The FDA’s vaccines division chief, Peter Marks, opened the meeting by saying that the Omicron surge this winter resulted in more hospitalized children than even a bad flu season, and that it was critical that people “don’t become numb” to pediatric Covid-19 deaths, even if they occur less frequently than in older people.
While some parents of children under the age of five are eagerly awaiting vaccinations for their children, surveys show that the majority of parents are less enthusiastic.
According to a Kaiser Family Foundation poll conducted in April, about 18 percent of parents surveyed wanted to get their child vaccinated right away, while 38 percent plan to wait and see.
According to the survey, approximately 27% of parents do not intend to vaccinate their child at all, and 11% will do so only if required.
Pfizer’s application is based on a 4,526-child study that tested three doses of either a vaccine or a placebo, with all third doses administered between February and April, when the Omicron variant was prevalent in the United States.

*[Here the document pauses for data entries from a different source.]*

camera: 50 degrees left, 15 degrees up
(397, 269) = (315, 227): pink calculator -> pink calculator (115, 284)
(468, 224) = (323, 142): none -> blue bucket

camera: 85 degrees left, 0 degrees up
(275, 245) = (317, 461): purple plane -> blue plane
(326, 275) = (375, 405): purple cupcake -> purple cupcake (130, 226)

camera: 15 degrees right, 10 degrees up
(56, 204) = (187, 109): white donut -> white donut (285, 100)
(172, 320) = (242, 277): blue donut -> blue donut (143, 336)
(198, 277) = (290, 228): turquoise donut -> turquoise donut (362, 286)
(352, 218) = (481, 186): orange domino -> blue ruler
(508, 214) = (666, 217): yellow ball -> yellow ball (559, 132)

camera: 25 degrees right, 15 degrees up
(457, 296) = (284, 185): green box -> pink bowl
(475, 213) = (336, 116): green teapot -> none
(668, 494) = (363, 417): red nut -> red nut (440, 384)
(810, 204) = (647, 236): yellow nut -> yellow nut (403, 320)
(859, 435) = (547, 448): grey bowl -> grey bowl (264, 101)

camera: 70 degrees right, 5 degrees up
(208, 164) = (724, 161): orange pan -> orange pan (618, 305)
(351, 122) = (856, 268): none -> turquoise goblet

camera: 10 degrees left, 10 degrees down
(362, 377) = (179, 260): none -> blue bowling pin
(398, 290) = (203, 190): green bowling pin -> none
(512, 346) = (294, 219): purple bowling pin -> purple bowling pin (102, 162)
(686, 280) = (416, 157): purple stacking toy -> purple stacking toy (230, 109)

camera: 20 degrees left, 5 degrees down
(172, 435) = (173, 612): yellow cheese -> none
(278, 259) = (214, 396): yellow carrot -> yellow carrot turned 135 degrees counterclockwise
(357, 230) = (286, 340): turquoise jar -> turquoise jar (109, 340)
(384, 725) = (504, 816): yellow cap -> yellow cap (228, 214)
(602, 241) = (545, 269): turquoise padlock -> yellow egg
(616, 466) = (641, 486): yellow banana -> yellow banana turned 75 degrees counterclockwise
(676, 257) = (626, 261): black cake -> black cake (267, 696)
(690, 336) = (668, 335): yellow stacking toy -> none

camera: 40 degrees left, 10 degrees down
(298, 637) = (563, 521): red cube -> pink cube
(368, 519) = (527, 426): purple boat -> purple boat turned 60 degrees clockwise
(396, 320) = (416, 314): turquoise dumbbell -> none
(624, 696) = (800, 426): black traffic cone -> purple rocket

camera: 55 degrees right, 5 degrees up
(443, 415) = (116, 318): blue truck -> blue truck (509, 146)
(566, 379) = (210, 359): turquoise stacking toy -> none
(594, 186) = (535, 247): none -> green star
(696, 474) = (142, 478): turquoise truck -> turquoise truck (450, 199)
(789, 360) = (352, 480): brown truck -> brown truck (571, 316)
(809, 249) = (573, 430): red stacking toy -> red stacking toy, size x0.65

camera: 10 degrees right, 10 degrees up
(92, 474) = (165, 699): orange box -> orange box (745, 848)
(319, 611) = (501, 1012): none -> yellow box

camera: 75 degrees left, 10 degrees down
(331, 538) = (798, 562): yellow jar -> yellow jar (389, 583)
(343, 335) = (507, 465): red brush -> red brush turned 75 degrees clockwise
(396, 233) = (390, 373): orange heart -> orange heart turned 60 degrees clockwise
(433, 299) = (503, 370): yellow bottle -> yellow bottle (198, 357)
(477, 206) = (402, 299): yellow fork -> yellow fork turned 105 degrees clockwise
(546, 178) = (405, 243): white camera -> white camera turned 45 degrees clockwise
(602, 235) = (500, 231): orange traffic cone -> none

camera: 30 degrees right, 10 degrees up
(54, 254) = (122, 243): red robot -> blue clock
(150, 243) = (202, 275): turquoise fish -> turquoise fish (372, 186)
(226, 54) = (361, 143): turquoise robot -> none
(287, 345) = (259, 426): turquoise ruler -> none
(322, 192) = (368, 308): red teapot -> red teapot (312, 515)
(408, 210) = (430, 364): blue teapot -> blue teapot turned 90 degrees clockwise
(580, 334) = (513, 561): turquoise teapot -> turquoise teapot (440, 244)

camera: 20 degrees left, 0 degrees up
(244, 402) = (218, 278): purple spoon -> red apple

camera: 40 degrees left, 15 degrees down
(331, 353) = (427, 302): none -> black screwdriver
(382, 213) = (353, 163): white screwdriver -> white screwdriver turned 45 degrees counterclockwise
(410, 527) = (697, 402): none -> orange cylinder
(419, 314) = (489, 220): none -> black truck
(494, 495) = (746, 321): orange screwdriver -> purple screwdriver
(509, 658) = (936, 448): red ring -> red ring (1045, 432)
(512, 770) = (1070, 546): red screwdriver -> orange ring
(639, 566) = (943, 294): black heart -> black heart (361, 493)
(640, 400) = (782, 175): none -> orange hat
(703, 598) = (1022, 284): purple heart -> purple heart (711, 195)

The vaccine was found to be about 80% effective in preventing symptomatic Covid-19 in children, according to the study. However, the FDA stated in its staff review that the small number of children who became ill during the trial made it too early to draw “definitive conclusions” on the vaccine’s efficacy.
Irritability and drowsiness were among the side effects experienced by the youngest children. According to the FDA, side effects in children aged 2 to 4 years old included pain at the injection site and fatigue.
The FDA’s review of Moderna’s vaccine was based on studies involving over 6,300 young children who received two doses of either the vaccine or a placebo.
In a study conducted when the Omicron variant was predominant, Moderna’s two-dose vaccine was 37% effective for 2- to 5-year-olds and 51% effective for children 6 to 23 months. With the exception of fever, which was reported more frequently in the younger age groups, children 6 months to 11 years old had lower rates of side effects than adolescents and young adults, according to the FDA.
While the Pfizer-BioNTech and Moderna vaccine studies found no cases of heart-inflammation conditions such as myocarditis, the FDA panel is expected to discuss the issue.
The FDA has identified an increased risk of the conditions in certain people, particularly young men aged 12 to 17.
The first two Pfizer doses are administered three weeks apart, with a third dose administered at least eight weeks later. The two Moderna doses are separated by four weeks.